Accident compendiums broadly align on the core facts: fuel exhaustion on approach, crash into the Church of Christ at North Broomhill (often tied to Togston Terrace, near Amble), two RAF fatalities, two injured survivors. 

The crew were:

  • Sgt Edward Marshall (pilot) – injured
  • P/O James Melville Dundas Irvine (navigator or second pilot) – injured 
  • Sgt Samuel Hainey Potts (often listed as observer) – killed 
  • AC1 Edward Henry Humphry (wireless operator/air gunner) – killed 

The two dead are traceable in the formal record. Sgt Potts (service no. 580464) is buried at Chevington Cemetery, age 23. AC1 Humphry (service no. 539268) is recorded by the CWGC data as buried at Consett Blackhill and Blackhill Old Cemetery, age 20. 

A local memorial plaque at St John the Divine, Chevington, also records the loss, naming the aircraft and noting it “struck the Church of Christ, North Broomhill” while diverting to RAF Acklington. 

The church was later demolished.

Where, exactly, did Hampden L4072 hit?

Different sources describe the site slightly differently, but they agree on the essentials: the Church of Christ at North Broomhill, close to the aerodrome boundary, associated with Togston Terrace/Amble in local geography.

There is one awkward point worth treating with care. Some secondary compilations and local discussion suggest a civilian casualty on the ground when the church was struck. However, we can find no reports of this being the case.

bomber crashes on chapel

What the Hampden brought to the job, and what it did not

It is tempting to paint the Hampden as either a sleek pre-war thoroughbred or a death trap. Reality sits between.

The Mk I was designed as a fast, manoeuvrable bomber with a slim fuselage and relatively light defensive armament compared with later wartime bombers. Early-war doctrine leaned on speed and handling to reduce vulnerability, but experience quickly showed Hampdens were not safe against fighters in daylight and later work moved heavily towards night operations. 
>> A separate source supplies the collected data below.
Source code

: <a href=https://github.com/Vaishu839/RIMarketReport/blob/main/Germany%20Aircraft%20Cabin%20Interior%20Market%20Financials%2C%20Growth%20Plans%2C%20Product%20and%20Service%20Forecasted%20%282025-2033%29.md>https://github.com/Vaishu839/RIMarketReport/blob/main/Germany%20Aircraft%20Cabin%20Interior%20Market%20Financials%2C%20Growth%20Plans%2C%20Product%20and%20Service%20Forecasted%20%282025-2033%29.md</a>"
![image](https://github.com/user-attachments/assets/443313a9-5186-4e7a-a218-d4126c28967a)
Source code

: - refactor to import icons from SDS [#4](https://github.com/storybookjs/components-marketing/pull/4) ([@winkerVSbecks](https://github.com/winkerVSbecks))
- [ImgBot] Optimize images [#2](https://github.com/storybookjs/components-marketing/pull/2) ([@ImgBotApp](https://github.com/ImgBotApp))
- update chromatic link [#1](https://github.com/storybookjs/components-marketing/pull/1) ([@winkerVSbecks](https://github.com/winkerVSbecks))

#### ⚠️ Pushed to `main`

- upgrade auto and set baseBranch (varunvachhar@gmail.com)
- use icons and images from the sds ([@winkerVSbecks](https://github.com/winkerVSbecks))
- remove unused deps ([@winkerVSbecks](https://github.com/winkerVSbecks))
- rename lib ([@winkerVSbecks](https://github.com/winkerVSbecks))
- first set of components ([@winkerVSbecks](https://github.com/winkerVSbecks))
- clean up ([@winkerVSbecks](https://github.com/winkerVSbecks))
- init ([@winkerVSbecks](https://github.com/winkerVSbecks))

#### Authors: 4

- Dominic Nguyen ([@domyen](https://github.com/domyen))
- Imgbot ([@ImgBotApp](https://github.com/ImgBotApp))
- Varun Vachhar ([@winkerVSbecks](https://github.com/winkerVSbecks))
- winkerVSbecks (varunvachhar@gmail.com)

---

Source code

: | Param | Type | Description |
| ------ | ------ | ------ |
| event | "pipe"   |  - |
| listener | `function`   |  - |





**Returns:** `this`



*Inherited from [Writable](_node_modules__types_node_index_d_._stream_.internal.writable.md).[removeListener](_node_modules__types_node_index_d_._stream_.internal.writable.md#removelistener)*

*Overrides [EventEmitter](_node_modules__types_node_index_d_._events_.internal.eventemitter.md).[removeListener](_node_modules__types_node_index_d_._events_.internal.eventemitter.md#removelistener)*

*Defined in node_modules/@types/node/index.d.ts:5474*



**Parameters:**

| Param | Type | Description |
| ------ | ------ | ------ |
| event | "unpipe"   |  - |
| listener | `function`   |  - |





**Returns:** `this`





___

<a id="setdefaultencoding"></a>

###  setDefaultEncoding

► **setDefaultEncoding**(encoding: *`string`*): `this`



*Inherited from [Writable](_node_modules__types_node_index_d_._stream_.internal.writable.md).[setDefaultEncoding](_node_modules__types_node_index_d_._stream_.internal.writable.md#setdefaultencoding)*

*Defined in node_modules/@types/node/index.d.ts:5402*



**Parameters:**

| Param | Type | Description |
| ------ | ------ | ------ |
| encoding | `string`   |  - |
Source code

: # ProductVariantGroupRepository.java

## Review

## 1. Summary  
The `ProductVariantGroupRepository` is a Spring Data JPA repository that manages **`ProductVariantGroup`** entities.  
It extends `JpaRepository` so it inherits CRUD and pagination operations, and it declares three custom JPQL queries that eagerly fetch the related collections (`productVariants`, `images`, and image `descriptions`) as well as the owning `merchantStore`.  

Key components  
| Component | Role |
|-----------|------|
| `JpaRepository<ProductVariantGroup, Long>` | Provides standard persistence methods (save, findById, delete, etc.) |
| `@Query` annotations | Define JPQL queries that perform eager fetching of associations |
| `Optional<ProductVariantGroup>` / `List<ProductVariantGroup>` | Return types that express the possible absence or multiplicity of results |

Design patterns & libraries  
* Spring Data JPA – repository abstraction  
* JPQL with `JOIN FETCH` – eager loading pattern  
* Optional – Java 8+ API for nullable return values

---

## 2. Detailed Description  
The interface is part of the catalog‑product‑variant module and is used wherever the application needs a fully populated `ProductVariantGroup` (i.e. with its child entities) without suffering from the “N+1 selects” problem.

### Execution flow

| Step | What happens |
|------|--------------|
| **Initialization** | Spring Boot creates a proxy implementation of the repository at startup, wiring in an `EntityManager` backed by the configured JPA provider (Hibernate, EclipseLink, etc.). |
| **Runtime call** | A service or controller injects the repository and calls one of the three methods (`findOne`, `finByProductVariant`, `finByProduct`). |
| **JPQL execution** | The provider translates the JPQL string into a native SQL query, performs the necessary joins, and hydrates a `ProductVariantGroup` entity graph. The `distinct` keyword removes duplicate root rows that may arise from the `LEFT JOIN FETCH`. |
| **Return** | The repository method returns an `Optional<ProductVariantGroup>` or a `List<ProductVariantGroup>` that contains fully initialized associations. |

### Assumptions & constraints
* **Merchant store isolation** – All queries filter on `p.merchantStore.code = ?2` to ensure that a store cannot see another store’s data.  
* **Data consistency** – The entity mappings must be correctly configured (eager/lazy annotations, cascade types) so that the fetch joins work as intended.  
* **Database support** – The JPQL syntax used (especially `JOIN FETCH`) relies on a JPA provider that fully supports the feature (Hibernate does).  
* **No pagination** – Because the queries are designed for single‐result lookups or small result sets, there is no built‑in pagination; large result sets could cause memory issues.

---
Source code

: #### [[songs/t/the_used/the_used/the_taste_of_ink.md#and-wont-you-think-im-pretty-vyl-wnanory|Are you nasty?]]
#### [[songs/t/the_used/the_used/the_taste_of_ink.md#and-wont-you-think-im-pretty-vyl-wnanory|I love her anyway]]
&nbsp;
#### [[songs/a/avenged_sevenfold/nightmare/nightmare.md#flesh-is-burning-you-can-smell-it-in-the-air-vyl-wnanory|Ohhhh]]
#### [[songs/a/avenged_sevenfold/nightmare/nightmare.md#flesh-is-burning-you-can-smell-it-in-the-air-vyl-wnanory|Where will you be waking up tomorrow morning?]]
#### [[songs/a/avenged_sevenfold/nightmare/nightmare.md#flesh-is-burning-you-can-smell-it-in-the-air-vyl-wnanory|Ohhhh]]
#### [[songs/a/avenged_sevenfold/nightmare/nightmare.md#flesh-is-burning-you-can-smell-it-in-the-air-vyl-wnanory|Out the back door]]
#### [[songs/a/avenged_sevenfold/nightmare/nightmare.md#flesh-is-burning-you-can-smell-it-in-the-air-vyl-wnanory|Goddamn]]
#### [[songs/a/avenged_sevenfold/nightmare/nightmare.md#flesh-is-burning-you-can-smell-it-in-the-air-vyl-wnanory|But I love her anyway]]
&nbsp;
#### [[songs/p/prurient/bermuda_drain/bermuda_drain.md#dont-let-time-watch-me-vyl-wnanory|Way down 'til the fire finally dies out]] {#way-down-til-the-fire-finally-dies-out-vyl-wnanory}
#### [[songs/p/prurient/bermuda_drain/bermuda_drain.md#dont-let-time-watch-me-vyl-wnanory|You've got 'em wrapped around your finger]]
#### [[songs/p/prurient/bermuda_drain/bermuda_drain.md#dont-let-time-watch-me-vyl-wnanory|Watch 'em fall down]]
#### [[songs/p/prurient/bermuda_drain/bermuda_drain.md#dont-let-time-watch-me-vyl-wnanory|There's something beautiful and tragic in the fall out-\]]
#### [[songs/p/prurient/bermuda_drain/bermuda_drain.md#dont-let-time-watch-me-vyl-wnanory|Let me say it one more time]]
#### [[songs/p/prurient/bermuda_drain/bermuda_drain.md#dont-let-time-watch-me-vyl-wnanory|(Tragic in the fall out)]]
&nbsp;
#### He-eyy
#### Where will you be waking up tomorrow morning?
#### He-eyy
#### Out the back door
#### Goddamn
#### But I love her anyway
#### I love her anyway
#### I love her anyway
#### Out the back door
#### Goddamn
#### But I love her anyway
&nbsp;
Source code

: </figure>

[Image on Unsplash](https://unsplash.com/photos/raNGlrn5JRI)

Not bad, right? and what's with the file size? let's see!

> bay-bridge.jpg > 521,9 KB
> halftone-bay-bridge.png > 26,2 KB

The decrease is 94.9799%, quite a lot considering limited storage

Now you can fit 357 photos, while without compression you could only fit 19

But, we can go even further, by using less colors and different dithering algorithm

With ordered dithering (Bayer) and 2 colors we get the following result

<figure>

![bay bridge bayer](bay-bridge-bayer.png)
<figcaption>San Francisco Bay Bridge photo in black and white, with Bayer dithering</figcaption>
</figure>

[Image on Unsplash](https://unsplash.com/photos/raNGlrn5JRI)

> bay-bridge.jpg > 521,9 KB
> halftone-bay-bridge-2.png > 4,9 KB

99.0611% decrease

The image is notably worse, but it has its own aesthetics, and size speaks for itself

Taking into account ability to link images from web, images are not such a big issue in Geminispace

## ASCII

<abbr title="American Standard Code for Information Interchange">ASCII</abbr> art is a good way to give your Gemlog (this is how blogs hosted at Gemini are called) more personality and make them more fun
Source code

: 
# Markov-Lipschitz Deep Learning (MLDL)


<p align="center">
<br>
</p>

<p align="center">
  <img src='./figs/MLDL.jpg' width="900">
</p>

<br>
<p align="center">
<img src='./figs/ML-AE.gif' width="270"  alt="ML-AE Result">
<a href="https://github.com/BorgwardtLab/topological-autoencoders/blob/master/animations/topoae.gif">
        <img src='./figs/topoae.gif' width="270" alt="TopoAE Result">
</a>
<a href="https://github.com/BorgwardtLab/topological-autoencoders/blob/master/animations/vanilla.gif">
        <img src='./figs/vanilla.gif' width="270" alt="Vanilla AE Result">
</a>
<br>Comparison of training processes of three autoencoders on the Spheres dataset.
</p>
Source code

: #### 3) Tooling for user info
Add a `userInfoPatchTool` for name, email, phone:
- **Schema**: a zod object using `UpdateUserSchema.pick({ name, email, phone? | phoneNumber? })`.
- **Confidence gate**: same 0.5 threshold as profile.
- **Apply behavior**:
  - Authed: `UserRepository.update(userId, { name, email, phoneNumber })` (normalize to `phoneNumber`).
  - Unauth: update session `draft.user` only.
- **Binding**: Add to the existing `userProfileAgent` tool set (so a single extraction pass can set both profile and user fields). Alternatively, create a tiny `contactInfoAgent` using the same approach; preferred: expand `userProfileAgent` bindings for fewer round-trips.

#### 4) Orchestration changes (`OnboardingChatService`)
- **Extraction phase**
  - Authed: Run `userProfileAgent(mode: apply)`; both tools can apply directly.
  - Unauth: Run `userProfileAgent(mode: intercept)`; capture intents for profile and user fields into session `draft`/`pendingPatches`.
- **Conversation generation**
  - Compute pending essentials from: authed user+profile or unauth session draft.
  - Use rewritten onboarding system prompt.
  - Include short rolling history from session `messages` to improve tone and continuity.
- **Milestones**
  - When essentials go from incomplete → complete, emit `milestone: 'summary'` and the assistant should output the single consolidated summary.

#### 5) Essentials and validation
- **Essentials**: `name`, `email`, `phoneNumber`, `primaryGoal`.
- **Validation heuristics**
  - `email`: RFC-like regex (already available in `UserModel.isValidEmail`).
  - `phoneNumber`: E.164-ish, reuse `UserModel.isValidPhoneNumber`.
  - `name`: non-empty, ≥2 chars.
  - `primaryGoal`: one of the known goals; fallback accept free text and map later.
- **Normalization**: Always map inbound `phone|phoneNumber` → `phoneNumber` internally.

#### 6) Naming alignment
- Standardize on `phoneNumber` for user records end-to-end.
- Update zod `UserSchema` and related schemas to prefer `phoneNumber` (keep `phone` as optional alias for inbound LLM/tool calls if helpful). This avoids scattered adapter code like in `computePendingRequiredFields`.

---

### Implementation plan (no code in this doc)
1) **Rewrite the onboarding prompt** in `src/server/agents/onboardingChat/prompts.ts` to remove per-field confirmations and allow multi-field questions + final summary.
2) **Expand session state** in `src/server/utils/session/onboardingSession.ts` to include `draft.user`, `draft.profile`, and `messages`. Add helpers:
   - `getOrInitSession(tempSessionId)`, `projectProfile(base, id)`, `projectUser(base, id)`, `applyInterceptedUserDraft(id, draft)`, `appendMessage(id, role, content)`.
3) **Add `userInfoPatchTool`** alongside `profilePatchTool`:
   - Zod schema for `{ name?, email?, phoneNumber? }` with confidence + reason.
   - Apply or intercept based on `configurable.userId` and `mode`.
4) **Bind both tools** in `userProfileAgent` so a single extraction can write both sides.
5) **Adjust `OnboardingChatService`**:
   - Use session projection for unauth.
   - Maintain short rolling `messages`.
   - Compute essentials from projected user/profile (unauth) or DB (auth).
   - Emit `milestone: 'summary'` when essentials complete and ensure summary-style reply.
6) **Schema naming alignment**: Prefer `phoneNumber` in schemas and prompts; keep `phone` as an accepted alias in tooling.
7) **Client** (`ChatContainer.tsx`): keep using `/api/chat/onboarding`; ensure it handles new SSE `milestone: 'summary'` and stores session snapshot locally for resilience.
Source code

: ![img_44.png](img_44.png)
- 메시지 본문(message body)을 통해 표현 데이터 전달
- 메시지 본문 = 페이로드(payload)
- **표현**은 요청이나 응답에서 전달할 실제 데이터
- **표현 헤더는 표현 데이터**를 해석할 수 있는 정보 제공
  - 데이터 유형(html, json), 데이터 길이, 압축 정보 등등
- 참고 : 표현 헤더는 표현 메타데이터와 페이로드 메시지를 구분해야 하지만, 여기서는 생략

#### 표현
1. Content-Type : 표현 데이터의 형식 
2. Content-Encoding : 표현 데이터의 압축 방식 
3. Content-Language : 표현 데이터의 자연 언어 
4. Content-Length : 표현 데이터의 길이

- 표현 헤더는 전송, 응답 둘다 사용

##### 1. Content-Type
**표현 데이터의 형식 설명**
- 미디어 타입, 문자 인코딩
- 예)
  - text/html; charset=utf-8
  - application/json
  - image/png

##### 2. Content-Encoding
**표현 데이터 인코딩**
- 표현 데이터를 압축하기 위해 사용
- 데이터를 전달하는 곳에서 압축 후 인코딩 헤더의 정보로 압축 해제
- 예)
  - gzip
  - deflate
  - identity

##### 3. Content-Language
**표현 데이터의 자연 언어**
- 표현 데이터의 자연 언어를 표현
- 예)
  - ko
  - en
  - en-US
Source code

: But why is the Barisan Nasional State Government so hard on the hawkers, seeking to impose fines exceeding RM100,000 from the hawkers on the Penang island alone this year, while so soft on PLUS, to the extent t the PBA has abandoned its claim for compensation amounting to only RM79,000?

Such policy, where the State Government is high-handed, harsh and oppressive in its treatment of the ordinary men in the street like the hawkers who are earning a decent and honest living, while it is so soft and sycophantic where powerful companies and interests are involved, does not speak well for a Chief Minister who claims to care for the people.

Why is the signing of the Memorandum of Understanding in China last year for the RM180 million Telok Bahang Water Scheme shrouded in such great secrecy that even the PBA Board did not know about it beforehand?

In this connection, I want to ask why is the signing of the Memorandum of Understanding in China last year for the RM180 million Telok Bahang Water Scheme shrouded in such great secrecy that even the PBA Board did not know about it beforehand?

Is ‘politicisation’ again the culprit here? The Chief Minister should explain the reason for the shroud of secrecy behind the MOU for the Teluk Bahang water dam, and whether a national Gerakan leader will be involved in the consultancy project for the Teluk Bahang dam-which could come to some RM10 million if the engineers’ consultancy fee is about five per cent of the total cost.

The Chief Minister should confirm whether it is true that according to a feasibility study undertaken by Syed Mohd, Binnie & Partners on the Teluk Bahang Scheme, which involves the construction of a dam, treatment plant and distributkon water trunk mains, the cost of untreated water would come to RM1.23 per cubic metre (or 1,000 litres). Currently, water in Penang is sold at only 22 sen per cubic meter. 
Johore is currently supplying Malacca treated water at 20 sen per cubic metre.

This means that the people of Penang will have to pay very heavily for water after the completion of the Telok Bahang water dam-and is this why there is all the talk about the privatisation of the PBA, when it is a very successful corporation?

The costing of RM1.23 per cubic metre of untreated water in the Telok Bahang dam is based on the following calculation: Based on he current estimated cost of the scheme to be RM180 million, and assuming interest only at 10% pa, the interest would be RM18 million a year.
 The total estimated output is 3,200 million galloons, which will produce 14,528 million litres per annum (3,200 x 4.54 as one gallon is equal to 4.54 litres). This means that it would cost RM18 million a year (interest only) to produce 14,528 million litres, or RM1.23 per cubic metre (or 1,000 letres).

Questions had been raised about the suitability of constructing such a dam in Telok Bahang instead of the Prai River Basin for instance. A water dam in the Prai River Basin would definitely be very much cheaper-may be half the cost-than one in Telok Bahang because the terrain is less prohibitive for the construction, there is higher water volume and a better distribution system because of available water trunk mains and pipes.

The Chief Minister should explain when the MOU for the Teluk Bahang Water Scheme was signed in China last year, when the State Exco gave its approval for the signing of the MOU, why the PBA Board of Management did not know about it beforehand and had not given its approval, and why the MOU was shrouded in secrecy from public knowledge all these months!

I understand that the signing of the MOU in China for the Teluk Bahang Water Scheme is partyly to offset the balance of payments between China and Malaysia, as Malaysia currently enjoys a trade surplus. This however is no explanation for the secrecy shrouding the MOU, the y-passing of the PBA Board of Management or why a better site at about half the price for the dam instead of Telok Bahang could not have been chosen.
For maritime patrol work in winter 1939, the Hampden’s problem was often less about air combat and more about arithmetic: distance, wind, weather, and the basic limits of fuel. The 21 December mission was flown far enough that the formation turned back “at the limit of their range”. When you combine that with sleet showers, separation, and diversion to an unexpected airfield, the final approach becomes the worst moment to discover you are short.

The human aftermath: the two who did not come back, and the two who did

The RAF’s formal commemoration is straightforward.

  • Sgt Samuel Hainey Potts lies at Chevington Cemetery. 
  • AC1 Edward Henry Humphry lies at Consett Blackhill and Blackhill Old Cemetery and is also remembered through the squadron association’s records. 
  • Both are listed on the Chevington church plaque that gathers losses around RAF Acklington. 

The two survivors were not “lucky” in any simple sense. Sgt Marshall was badly hurt. P/O Irvine survived this crash but was later killed in another flying accident in May 1940 (a separate Hampden loss). 

Why this matters?

Hampden L4072’s crash into the church is sometimes mentioned as an appendix to the Firth of Forth friendly-fire incident, but it deserves its own line in the ledger because it shows the wider conditions of that day.

The RAF did not lose L4072 to enemy action. It lost it to the compounded strain of a long maritime sortie flown on thin margins: a mission planned to the edge of range, a weather system that broke up formations, and the need to divert into a fighter station circuit with little fuel left to spend. 

In late 1939, this was a pattern. The air war had not yet settled into the later, grim routines of 1943 and 1944. It was still feeling for method. L4072’s story is one small, very specific example of what “learning the war” looked like in real time.